Second, CTOs, CIOs, and CFOs at companies that have adopted AI at scale are indeed facing ballooning usage costs due to a few trends:

  1. Growing user counts — Leaders worked hard to encourage and train employees to use AI. Got to be AI-native!

  2. Evolving techniques — From basic tab completions, the state of the art is now tool-using multi-agent systems powered by multi-turn reasoning models generating thousands of lines of code.

  3. Terms of service changes — Where tool licenses were once all-you-can-eat, they are now consumption-based. Newer models are also more expensive.

With each dimension growing independently, token volume is up several orders of magnitude and spend has skyrocketed.

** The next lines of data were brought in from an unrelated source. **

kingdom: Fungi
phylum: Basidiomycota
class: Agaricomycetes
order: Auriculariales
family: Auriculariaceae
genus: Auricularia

How high? Per fintech Ramp’s observation of customer data, the top 1% of AI users spend $7K/employee/month, or about the same as a darn good engineer in many countries. The top 10% spend $600/month.

Want to bring costs back down? Controls include model routing, better caching, cost awareness, tool training, and caps.

That said, the trend is clear: as models and techniques improve, we’ll delegate increasingly bigger tasks to more autonomous agents. Token consumption will continue to rise quickly for the foreseeable future.

To right-size the budget, estimate your return on token (ROT).

ROT asks: for every dollar of AI usage, what business outcome did we accelerate or improve?

Fundamentally, “hiring” AI agents by buying tokens is an investment. This means knowing the value of the outcomes achieved by AI, how much faster they happen, and how often they take place.

This is enabled by:

  • Data-driven decision-making
  • Project value estimation (i.e. cost of delay)
  • Outcome measurement (A/B tests, cohort tracking, pre/post analysis)
  • End-to-end optimization (value stream mapping, lead-time reduction)

Ironically, those are the same ol’ management habits that were best practices pre-AI. Diligent managers are being rewarded.

At Pearl, we’ve worked hard to build those practices over many years, and we’re refining our visibility and understanding daily. Anyone can. It’s simple but hard, in the same way eating healthy and exercising is.

If there’s interest, I’d happily share the broad strokes of our approach. It’s imperfect, but the ROT has been incredible.